Quem me lê já percebeu: eu sinto uma necessidade imensa de compreender as pessoas e as coisas de uma forma mais profunda. Eu gosto de questionar a superficialidade. É de mim. Olho a casca grossa que se formou nas muitas feridas, inclusive nas minhas, e logo tento fechar os olhos para mergulhar na carne que está ali. Cada vez mais, quero ir além dos julgamentos chapados e chegar na vida que pulsa por trás das manifestações defensivas ou ofensivas, tanto em mim quanto no outro.
No início desta década, ocorreu o Seqüestro do Ônibus 174. Todos conhecem essa história. Sandro do Nascimento entra no ônibus 174, no Rio de Janeiro, e ameaça matar os passageiros. Por quase 4 horas, o seqüestro é transmitido ao vivo pela TV. Ele ordena que os reféns deitem no chão e chega a simular que mata um deles. Quando desce do ônibus, usando como escudo a professora Geisa Gonçalves, um soldado atira, mas quem acaba morrendo com 4 tiros é a refém. Sem ferimentos, Sandro é asfixiado e morto na viatura.
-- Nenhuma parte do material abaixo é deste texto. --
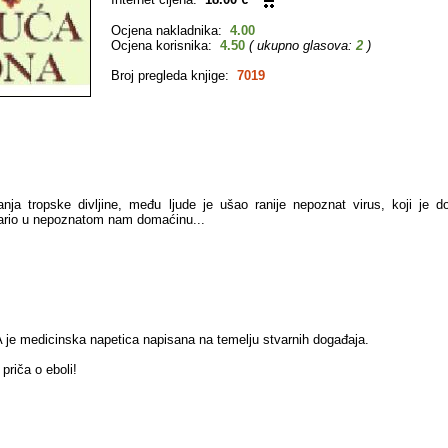
Ocjena nakladnika:
4.00
Ocjena korisnika:
4.50
( ukupno glasova:
2
)
Broj pregleda knjige:
7019
nja tropske divljine, među ljude je ušao ranije nepoznat virus, koji je 
tario u nepoznatom nam domaćinu...
e medicinska napetica napisana na temelju stvarnih događaja.
 priča o eboli!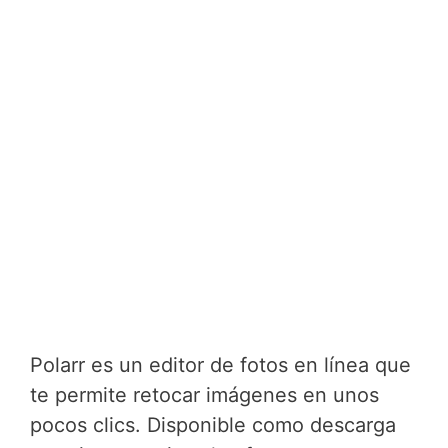
Polarr es un editor de fotos en línea que
te permite retocar imágenes en unos
pocos clics. Disponible como descarga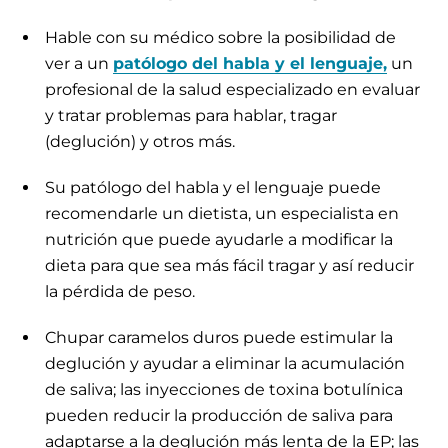
Hable con su médico sobre la posibilidad de
ver a un
patólogo del habla y el lenguaje,
un
profesional de la salud especializado en evaluar
y tratar problemas para hablar, tragar
(deglución) y otros más.
Su patólogo del habla y el lenguaje puede
recomendarle un dietista, un especialista en
nutrición que puede ayudarle a modificar la
dieta para que sea más fácil tragar y así reducir
la pérdida de peso.
Chupar caramelos duros puede estimular la
deglución y ayudar a eliminar la acumulación
de saliva; las inyecciones de toxina botulínica
pueden reducir la producción de saliva para
adaptarse a la deglución más lenta de la EP; las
Quando ouvimos este relato, sem conhecer a trajetória de Sandro, muitos pensam: bandido deve morrer mesmo. É uma ótica. Eu, quando vejo alguém que comete este tipo de crime, faço a mesma reflexão que o documentário "Ônibus 174" fez: quem é a pessoa por trás deste ato? E, após assistir a este filme e entendendo o percurso do Sandro, acabei me perguntando como foi que ele não fez isso antes, tão grotesco foi o processo de exclusão social que ele sofreu desde a infância.
Assim como no livro de Dostoievski, Crime e Castigo, cada vez mais passo a compreender que, muitas vezes, o maior castigado é aquele que comete o crime. Uma punição intra-psicológica que se arrasta por um longo período ou por uma vida inteira. Um fantasma, uma loucura, um exílio que assombra e não encontra perdão interno.
Neste final de ano, vou reconhecendo as minhas próprias máscaras e tentando me encontrar além das minhas atitudes dicotômicas de defesa e ataque que certamente prejudicam tanto a mim quanto aos outros. Vou tentando me des-soterrar e me achar atrás do meu esconderijo, da minha prepotência, da minha vaidade, da minha covardia. Das minhas palavras articuladas, das minhas manipulações e do meu discurso pronto. E, quanto mais encaro a minha sombra, mais tenho vontade de compreender o outro assim: sem julgamentos. Ainda é uma tentativa, mas me sinto bem com ela. Finalizo 2010, acreditando que é no âmago que está a beleza e a originalidade de cada um. Fazendo um exercício aberto de olhar a mim e ao outro além da superfície visível.
Seqüestro do Ônibus 174, 12/06/2000.